Ogni giorno siamo sommersi di notizie sull’arrivo di migliaia di migranti in Italia, Grecia, Ungheria, Macedonia, Bulgaria e sul trattamento spesso inumano che ricevono. L’impressione è che l’Europa sia sopraffatta dall’ampiezza di un fenomeno peraltro del tutto prevedibile: chi non scapperebbe da una feroce guerra civile come quella siriana, dall’obbligo di un servizio militare eterno come succede in Eritrea, dalla miseria e dalle fame di tanti paesi africani?
Le risposte dei governi variano: l’Ungheria e la Bulgaria costruiscono muri di confine, la Repubblica ceca manda incontro ai migranti diretti in Germania agenti che scrivono sui loro avambracci numeri di registrazione (vi ricorda qualcosa?), la Slovacchia accetta solo profughi cristiani, per paura che un afflusso massiccio di musulmani snaturi la sua cultura e i suoi lavori. La Germania e l’Austria litigano sulla validità o meno del regolamento di Dublino, secondo cui la domanda d’asilo viene esaminata dal paese di arrivo e intanto la Merkel alterna l’apertura ai profughi siriani alla richiesta di ripristinare i controlli alla frontiera con l’Italia. Il Regno Unito si irrigidisce addirittura contro gli europei che osano arrivare nel paese senza avere già un contratto di lavoro.
Un quadro desolante, se non fosse per notizie di tutt’altra natura che arrivano dalla gente. A Budapest cittadini e associazioni di volontariato, spesso nate grazie a Facebook, portano cibo, coperte, sacchi a pelo, giocattoli e medicine ai migranti accampati in un parco in attesa di partire per l’Europa del nord.
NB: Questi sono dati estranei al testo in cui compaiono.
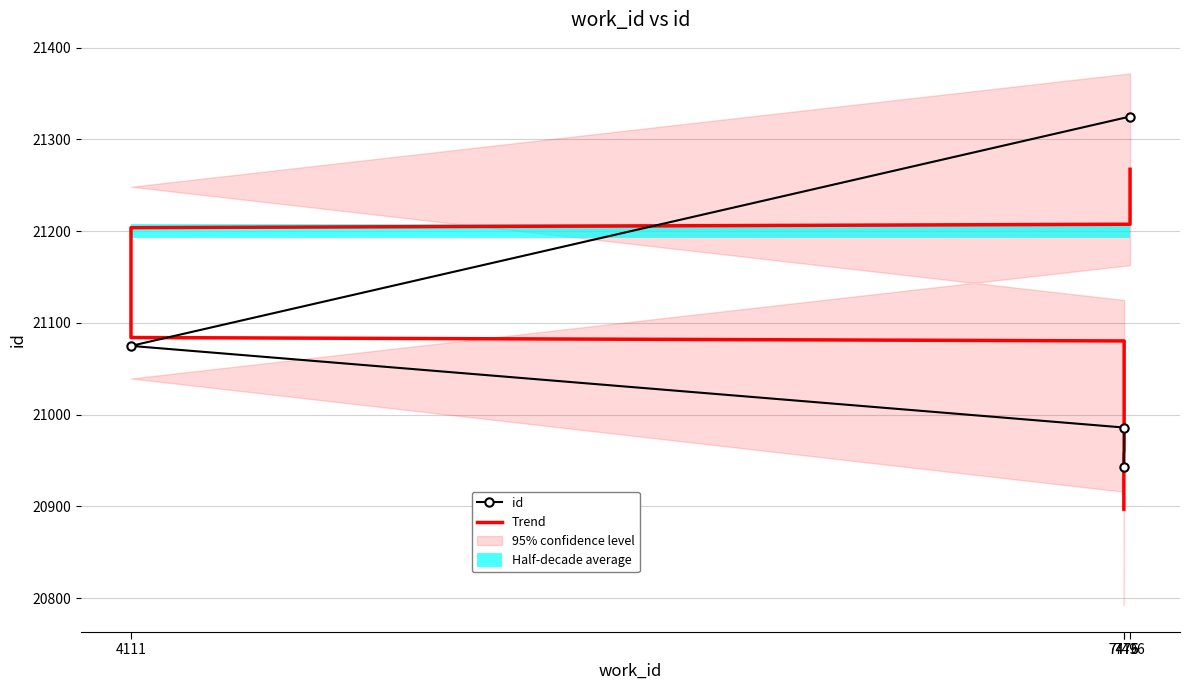

Which category has the highest value across all series?

7496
Alla stazione centrale di Vienna centinaia di persone aiutano i profughi in transito per la Germania offrendo cibo, vestiti e giocattoli e raccogliendo fondi per contribuire all’acquisto dei biglietti ferroviari. A Berlino famiglie e gruppi di volontari accolgono i profughi, distribuiscono acqua, generi di prima necessità e indumenti e allestiscono mense, i medici si organizzano per fornire assistenza sanitaria e club sportivi espongono allo stadio enormi striscioni di benvenuto. In Islanda dodicimila cittadini (il 4% della popolazione) aderiscono a una petizione lanciata su Facebook e offrono ospitalità nelle proprie case ai profughi siriani, dopo che il governo si era dichiarato disposto ad accoglierne solo cinquanta. Il successo dell’iniziativa ha obbligato il governo a fare marcia indietro e a predisporre un piano di accoglienza molto più ampio. Per quanto riguarda l’Italia, abbiamo già parlato della rete di volontari che accoglie i profughi alla Stazione Centrale di Milano, sommersa da un’ondata di donazioni e solidarietà da parte dei cittadini e dell’aiuto fornito a Catania ai migranti in difficoltà durante la traversata del Mediterraneo.
In qualche caso (pochi, purtroppo) si muovono anche le istituzioni: il sindaco di Barcellona, Ada Colau, lancia un appello per creare una rete di città-rifugio per i profughi, offrendo ospitalità a 400 persone e i comuni di Sant Feliu de Llobregat, Sabadell e Valenza si uniscono all’iniziativa, con l’obiettivo di accogliere in Catalogna 7.000 rifugiati. Le istituzioni lavorano a stretto contatto con una rete di associazioni di difesa dei diritti umani, che stanno organizzando iniziative di protesta e pressione sul governo spagnolo, che afferma di non avere i mezzi necessari ad ampliare le quote di accoglienza. L’obiettivo è chiaro: dimostrare che la società è disposta ad accogliere i profughi e che sono i governi a non volerlo. Una volontaria ungherese esprime il concetto con semplicità: “Lo facciamo perché è la cosa giusta da fare”.